Cottam is certainly not one to rush things. His steady, but by no stretch urgent, output has yielded about two EPs each year following his initial 2009 run of untitled singles. Relapse actually marks the producer’s first really visible effort of 2012. It would appear that Cottam’s affinity for taking his time is a theme that also stretches into the way he crafts his songs, not only because of their slowed-down tempos (both of the original tunes here operate well below 120 bpm), but also because of the elongated track lengths; the title tune clocks in at over seven minutes and “I Remember” at almost 10. To his credit, these extended outings never drag on and the patience displayed in the steady progression and methodical builds are rewarding to get lost in.
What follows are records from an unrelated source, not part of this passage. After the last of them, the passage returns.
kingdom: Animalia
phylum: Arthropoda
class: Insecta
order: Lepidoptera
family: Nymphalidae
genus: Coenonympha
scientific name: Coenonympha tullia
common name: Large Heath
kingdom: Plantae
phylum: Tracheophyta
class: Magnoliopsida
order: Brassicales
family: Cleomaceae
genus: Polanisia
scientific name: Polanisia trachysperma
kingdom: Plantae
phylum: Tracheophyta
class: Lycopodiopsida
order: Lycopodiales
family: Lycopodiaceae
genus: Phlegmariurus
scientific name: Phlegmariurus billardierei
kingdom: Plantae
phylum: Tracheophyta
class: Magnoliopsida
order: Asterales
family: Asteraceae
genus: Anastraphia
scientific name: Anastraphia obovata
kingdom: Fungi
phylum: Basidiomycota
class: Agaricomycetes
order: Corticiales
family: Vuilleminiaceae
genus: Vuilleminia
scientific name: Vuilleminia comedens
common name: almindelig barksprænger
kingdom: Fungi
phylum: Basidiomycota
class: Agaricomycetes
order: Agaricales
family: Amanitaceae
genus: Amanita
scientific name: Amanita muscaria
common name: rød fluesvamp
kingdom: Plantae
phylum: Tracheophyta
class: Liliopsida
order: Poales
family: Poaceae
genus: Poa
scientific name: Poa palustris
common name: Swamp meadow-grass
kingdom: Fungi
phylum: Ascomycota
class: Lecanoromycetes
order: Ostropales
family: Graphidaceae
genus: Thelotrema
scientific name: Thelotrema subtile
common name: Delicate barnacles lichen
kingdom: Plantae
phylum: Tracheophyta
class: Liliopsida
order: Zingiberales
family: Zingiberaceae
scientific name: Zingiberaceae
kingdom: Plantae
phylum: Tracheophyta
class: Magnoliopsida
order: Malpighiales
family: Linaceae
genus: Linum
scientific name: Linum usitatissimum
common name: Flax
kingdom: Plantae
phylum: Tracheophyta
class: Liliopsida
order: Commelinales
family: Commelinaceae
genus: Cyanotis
With Cottam’s steady hand, “Relapse” seamlessly morphs its moody chords and phased drum rolls into a driving excursion of deep and funky house, eventually adding on all sorts of clattering percussion and delayed horn samples as well as a gliding synth lead complete with just a touch of acid flair. “I Remember” gets to similar ends from more familiar beginnings; launching with looped hand drums and alternating chords, the meticulously assembled track waits four minutes before diving full on into acid territory with a classically tweaked line that somehow doesn’t overwhelm the rich combination of percussion and warm chords it rests above.

On its own, these two Cottam productions are a solid pair of tunes from a man whose quiet presence on the scene has somewhat undersold the strengths of his talent. But Aus’ A&R likely deserves some credit for giving this record just a bit of an extra push by offering Cosmin TRG a chance to rework the title track, as the Romanian producer turns in one of his deepest and most shimmering workouts of recent memory. Pushing the tempo up and transforming the song with a more forceful touch, Cosmin TRG’s remix is an ace, and one that helps make this three-track EP a versatile piece of vinyl.